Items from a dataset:
• • • • • • •

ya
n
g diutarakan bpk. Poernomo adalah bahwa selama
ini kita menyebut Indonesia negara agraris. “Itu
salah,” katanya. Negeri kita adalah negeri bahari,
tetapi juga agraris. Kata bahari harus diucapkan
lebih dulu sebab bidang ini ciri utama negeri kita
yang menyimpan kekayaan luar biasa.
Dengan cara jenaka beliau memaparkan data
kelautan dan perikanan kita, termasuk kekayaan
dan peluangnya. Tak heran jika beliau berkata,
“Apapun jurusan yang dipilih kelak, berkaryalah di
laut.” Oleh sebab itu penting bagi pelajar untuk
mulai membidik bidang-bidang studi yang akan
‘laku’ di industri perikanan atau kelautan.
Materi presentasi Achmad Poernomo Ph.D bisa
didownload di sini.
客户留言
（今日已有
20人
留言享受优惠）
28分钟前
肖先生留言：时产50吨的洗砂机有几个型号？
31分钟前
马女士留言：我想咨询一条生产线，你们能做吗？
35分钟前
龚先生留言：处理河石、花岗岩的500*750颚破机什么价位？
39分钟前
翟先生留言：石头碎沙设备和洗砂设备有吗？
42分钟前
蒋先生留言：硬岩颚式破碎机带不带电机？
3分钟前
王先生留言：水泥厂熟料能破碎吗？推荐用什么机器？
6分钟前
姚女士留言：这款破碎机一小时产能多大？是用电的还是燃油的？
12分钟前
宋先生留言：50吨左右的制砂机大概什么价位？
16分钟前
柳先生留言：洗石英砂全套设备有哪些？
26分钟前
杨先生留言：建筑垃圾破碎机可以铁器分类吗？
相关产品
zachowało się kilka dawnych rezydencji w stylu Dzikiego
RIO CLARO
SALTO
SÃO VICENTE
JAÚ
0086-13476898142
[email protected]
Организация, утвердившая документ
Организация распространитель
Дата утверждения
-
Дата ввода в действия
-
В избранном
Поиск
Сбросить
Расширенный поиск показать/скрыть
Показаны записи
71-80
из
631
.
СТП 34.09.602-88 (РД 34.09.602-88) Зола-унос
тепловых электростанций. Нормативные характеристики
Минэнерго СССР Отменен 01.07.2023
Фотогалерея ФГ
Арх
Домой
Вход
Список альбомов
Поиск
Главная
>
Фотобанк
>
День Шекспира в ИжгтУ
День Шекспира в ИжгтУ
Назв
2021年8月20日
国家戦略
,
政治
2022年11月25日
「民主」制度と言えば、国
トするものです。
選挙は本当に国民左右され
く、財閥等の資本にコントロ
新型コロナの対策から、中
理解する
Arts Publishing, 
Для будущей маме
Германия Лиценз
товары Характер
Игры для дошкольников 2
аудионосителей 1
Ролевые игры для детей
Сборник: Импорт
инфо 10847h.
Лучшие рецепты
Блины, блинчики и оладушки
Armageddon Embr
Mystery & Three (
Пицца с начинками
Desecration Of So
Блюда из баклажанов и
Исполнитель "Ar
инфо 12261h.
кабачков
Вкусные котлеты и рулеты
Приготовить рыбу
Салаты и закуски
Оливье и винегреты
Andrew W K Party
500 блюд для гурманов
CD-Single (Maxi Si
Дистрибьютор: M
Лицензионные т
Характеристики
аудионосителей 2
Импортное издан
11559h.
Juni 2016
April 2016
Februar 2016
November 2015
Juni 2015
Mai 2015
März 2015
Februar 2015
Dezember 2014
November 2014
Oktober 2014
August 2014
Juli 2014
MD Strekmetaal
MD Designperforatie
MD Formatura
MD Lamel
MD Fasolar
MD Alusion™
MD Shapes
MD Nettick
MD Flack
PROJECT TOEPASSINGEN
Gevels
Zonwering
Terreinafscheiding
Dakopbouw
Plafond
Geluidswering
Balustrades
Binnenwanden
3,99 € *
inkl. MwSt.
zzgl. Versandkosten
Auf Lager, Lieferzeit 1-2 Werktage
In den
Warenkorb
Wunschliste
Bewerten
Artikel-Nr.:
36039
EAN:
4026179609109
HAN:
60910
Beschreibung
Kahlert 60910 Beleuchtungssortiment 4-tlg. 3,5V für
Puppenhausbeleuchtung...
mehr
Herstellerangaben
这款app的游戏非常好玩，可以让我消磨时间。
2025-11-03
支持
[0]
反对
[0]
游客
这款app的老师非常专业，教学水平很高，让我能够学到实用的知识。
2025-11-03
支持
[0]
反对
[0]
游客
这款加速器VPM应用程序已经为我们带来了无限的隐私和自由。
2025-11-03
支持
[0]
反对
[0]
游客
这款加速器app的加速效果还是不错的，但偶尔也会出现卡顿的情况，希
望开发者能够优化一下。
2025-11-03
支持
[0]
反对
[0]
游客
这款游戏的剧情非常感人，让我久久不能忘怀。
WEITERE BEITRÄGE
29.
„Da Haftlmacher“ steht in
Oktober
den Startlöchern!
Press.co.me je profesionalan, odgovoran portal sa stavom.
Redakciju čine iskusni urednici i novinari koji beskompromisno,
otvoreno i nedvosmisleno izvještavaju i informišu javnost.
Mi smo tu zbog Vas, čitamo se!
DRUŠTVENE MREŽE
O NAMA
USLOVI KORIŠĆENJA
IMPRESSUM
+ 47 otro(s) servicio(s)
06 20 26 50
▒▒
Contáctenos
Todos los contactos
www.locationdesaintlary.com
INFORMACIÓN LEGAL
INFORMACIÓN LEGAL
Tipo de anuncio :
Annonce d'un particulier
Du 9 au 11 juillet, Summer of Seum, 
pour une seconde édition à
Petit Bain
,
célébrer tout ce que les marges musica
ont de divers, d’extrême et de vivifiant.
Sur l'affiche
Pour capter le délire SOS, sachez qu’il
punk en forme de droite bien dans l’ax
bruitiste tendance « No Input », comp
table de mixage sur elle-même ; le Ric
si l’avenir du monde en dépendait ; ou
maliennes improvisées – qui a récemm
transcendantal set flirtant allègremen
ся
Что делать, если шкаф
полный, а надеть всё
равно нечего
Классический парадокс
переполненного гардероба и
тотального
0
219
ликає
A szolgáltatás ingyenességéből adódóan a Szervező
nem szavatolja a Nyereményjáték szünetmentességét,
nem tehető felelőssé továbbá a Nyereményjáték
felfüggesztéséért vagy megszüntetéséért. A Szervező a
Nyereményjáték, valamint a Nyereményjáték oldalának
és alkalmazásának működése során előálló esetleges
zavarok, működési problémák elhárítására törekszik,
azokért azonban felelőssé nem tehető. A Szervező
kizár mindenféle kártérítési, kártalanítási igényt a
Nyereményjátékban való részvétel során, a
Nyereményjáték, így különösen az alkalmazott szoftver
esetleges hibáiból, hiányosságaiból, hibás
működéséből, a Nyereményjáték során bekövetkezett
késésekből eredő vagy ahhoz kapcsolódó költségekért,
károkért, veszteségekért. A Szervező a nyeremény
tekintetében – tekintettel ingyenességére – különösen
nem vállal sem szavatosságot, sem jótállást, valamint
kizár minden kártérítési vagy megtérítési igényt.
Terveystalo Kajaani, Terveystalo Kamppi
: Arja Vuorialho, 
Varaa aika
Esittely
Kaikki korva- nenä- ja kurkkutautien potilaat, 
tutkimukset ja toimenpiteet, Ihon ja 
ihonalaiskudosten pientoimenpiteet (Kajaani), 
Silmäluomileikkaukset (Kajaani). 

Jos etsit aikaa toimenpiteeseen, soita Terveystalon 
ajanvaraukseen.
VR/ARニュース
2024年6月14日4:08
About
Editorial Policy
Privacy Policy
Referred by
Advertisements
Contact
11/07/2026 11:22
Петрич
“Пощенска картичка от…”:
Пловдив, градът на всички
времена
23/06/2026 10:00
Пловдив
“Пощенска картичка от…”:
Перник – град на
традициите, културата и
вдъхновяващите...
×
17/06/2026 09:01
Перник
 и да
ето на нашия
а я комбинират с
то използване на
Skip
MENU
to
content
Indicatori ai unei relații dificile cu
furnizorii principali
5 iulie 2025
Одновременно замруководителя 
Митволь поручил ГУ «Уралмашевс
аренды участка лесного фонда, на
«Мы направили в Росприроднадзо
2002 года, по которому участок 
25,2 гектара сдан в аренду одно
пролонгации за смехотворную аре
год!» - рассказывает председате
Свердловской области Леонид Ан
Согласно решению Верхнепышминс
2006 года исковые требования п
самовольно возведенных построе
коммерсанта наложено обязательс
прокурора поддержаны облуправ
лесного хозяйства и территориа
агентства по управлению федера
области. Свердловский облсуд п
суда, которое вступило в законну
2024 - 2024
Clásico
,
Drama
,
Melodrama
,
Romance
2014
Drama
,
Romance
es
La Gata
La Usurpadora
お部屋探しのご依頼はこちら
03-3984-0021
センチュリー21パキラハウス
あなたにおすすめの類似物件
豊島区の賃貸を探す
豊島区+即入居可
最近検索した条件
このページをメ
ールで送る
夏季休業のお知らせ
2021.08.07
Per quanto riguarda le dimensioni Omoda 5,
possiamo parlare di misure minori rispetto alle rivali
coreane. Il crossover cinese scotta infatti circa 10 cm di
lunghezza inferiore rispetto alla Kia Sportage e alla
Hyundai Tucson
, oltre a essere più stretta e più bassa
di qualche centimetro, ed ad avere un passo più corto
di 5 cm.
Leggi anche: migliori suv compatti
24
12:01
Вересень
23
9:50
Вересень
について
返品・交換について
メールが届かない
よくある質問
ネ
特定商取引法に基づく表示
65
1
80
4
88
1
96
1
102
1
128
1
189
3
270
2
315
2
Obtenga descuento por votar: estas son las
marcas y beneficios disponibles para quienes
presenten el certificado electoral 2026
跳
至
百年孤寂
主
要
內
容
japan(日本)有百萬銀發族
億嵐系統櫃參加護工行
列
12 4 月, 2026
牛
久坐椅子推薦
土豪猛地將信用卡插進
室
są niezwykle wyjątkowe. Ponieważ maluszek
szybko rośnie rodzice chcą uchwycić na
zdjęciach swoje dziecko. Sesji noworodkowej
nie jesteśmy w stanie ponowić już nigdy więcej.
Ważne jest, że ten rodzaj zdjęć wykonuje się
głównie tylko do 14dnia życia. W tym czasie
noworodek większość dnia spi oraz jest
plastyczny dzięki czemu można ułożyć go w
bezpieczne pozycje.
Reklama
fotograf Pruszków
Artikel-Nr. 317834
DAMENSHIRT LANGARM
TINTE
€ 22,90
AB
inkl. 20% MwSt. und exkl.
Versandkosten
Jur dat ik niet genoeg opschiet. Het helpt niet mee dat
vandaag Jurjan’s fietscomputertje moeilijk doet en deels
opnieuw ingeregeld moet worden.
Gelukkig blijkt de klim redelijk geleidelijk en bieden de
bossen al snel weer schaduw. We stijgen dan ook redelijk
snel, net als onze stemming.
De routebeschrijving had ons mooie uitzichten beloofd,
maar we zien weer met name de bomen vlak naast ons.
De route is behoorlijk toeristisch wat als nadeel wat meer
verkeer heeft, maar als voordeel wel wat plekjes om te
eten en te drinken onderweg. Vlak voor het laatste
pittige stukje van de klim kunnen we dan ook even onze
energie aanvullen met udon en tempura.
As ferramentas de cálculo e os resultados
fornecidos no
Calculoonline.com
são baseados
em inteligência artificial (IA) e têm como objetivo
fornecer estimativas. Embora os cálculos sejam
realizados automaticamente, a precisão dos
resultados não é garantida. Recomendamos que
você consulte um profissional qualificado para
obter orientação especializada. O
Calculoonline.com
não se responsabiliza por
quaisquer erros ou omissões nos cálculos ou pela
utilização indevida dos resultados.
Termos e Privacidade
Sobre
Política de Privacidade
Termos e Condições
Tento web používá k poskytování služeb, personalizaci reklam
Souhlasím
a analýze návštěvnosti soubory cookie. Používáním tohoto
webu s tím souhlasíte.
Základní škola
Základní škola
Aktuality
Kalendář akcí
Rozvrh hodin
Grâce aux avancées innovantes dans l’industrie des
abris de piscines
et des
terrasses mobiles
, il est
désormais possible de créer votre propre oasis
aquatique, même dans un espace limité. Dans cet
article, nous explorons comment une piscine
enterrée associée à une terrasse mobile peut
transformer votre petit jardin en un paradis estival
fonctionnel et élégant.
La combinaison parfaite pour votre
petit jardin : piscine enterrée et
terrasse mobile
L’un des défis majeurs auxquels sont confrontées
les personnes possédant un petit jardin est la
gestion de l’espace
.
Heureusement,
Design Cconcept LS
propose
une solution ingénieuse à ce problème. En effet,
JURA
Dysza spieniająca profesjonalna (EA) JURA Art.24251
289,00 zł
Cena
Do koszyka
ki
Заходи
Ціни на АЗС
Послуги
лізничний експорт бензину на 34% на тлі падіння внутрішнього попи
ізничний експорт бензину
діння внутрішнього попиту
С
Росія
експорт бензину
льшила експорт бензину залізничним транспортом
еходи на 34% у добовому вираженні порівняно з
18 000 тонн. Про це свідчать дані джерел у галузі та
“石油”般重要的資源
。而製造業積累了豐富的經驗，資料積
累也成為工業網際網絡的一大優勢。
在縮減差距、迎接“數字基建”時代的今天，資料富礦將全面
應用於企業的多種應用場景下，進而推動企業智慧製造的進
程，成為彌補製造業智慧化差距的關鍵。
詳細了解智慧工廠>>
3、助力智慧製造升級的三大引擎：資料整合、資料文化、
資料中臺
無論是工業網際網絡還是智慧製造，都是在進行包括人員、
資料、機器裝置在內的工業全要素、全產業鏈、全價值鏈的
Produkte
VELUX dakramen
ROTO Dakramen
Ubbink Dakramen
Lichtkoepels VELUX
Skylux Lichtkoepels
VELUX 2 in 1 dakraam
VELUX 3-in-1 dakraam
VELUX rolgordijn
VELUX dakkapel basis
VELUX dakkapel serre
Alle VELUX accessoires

• • • • • • •

Job item
Whenever the word "Kajaani" shows up in a line of the entries, list that line.

Answer space
Terveystalo Kajaani, Terveystalo Kamppi
ihonalaiskudosten pientoimenpiteet (Kajaani), 
Silmäluomileikkaukset (Kajaani). 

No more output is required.